Thanks, Liesl for the response. I guess if I want to sew for myself, I need to purchase a LOT of muslin ;)

Debbie Iles said...

Great post and such clear explanations! I would love to see you write a post on small bust adjustment too – it is the main thing that puts me off sewing patterns.

Sara said...

So total noob here, but do I measure my bust with or without my bra?

liesl said...

Hi Sara,

Yes, you should always wear the same undergarments you plan to wear with your garment when you take measurements and do fittings. With more fitted garments this will make a bigger difference, but even a less fitted garment will look and fit differently if you wear a sports bra vs. a push-up bra, for an extreme example.

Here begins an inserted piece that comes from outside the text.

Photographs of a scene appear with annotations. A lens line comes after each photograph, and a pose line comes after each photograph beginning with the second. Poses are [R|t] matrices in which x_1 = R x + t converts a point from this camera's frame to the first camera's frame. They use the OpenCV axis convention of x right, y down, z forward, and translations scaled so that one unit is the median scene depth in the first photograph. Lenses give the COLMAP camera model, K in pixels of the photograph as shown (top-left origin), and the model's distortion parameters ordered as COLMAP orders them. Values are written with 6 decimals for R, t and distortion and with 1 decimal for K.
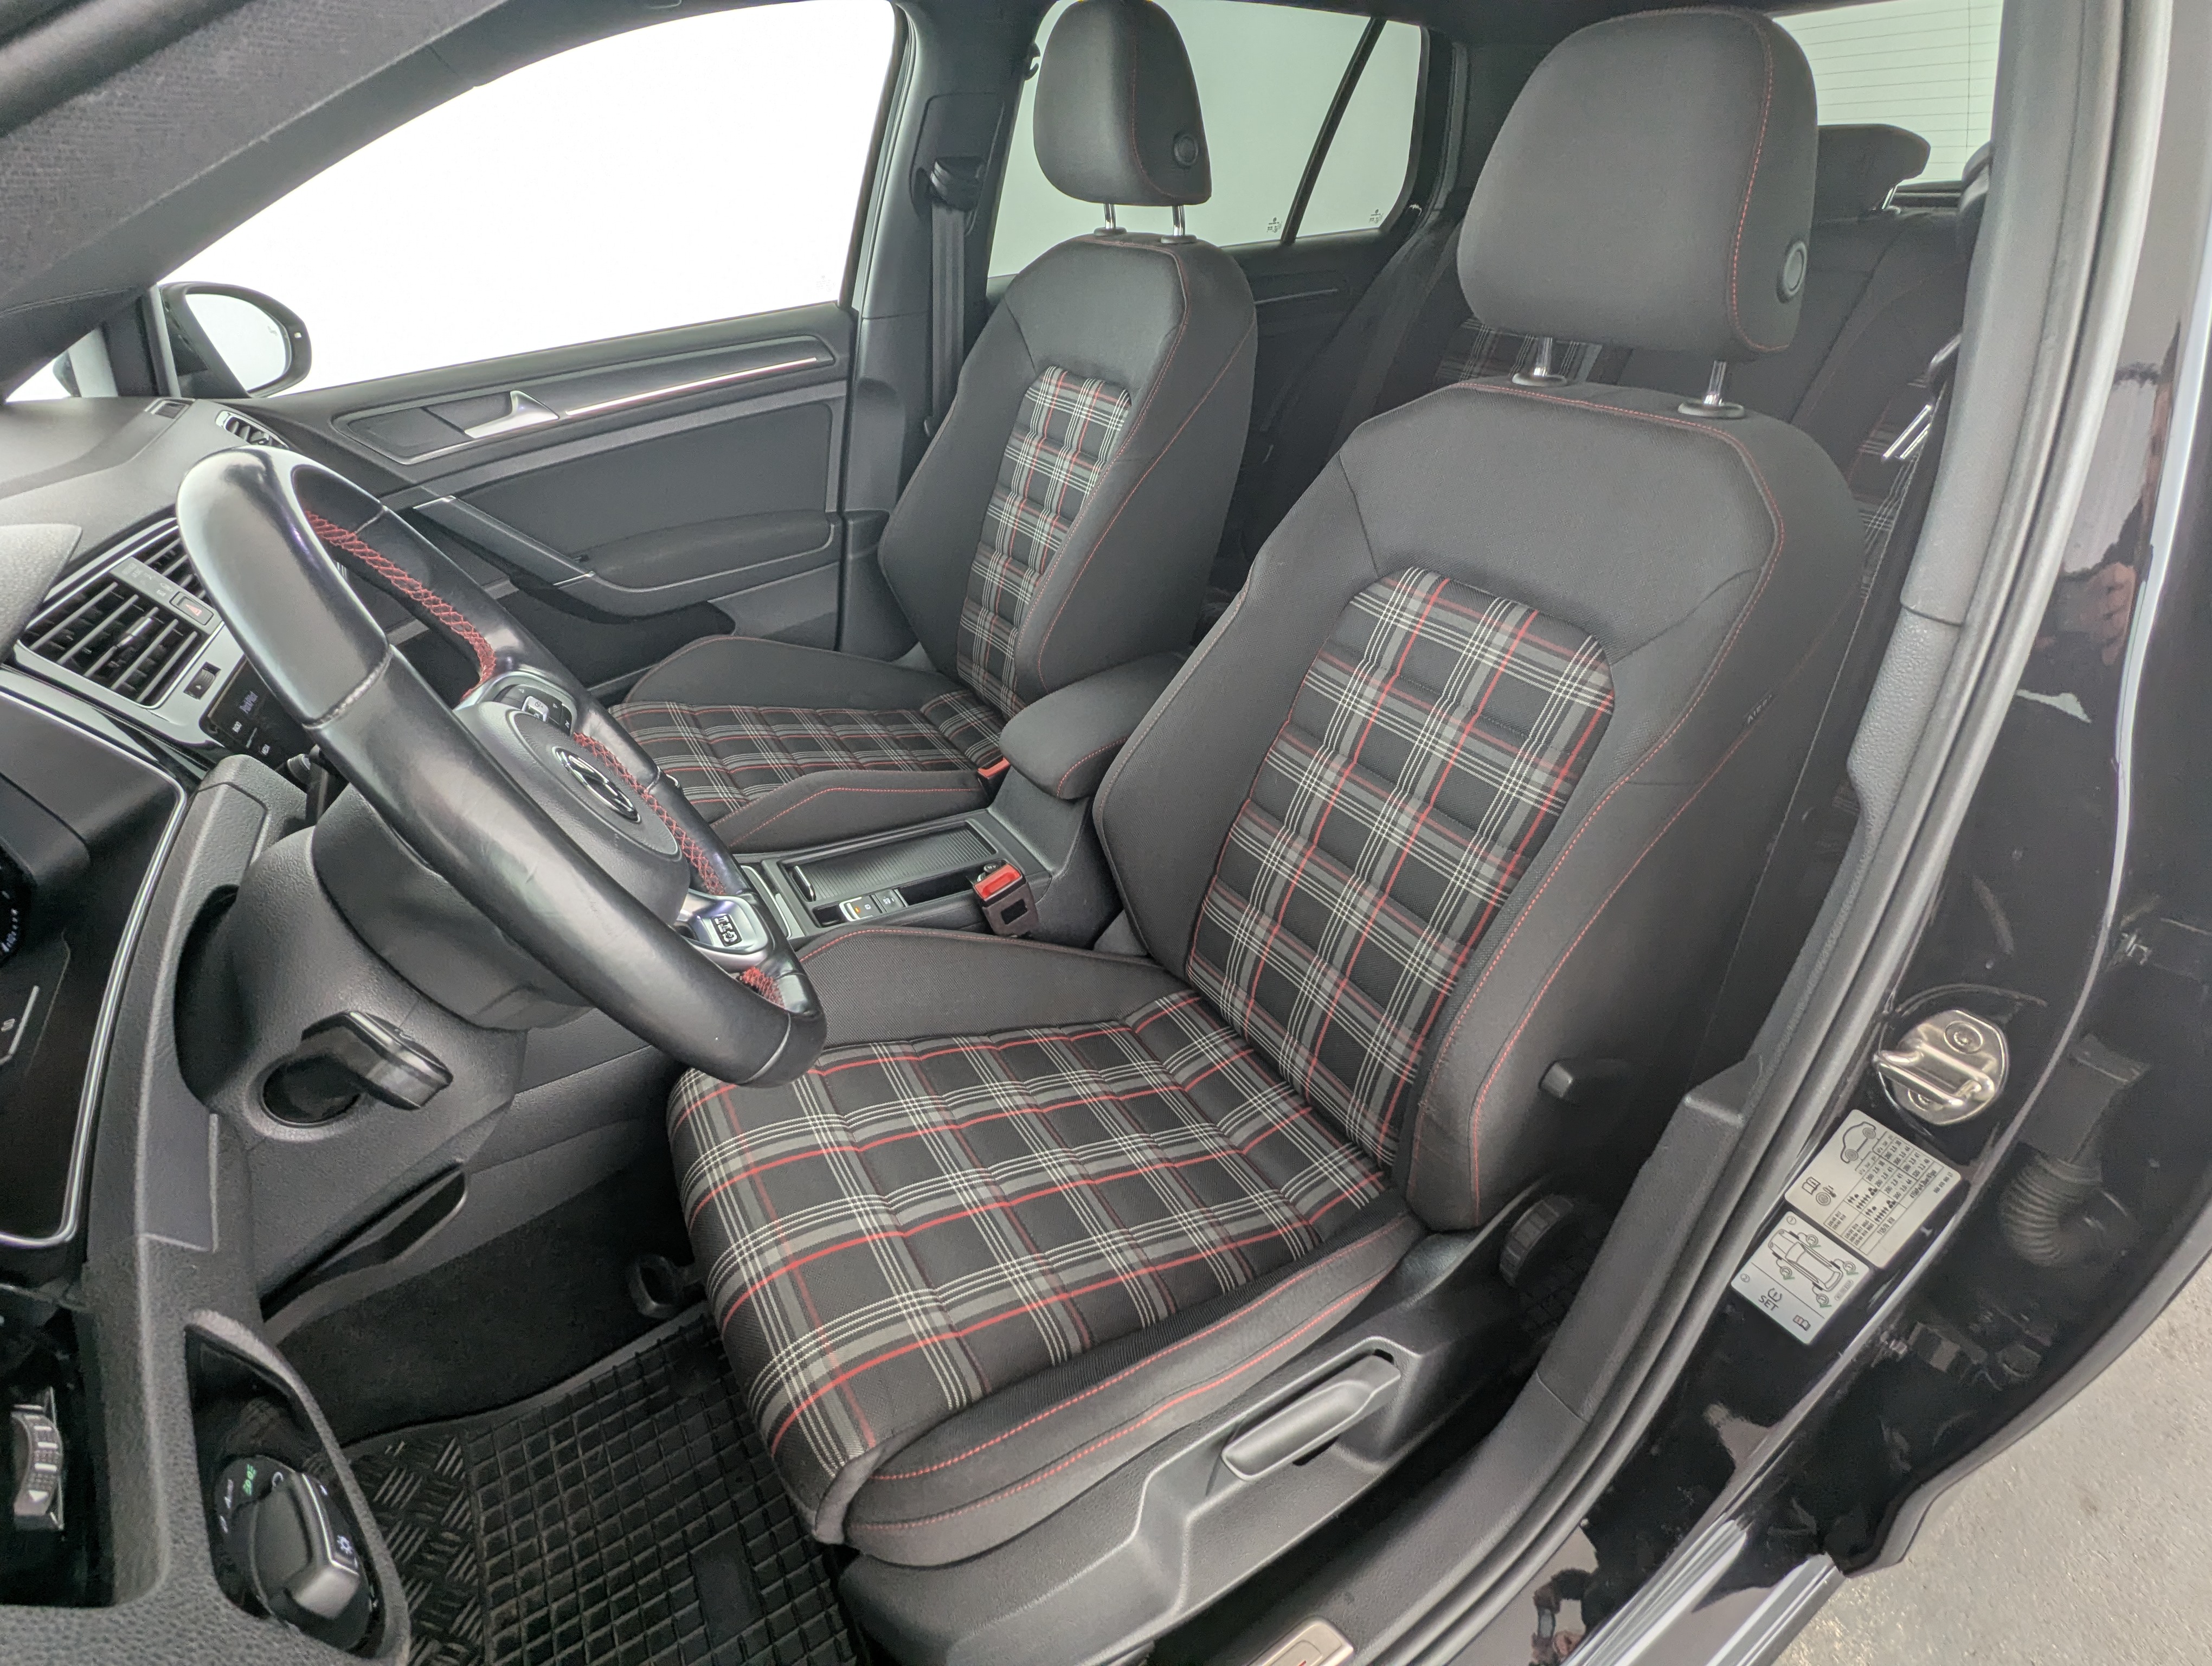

I hope that helps!

Skye said...

Hi, I am attempting my first full bust adjustment for the weekend getaway blouse. I just wanted to check, does the dart point finish at the point of the original dart point or do you redraw the dart lines to be at the point on the split section closest to the middle of the blouse? (? I hope you are able to interpret what I am trying to ask :)). Thank you! Sorry I am new to posting so not sure if this is the best place to post.

Liesl Gibson said...

Hi Skye, the dart should end about 1 1/2-2″ from the fullest part of your bust, and the dart should point to the fullest part of your bust. So if you hold the pattern piece up against your body you can find that point and make the dart from there. Does that make sense? If you need additional help, you might want to try our discussion forums, too. Best wishes!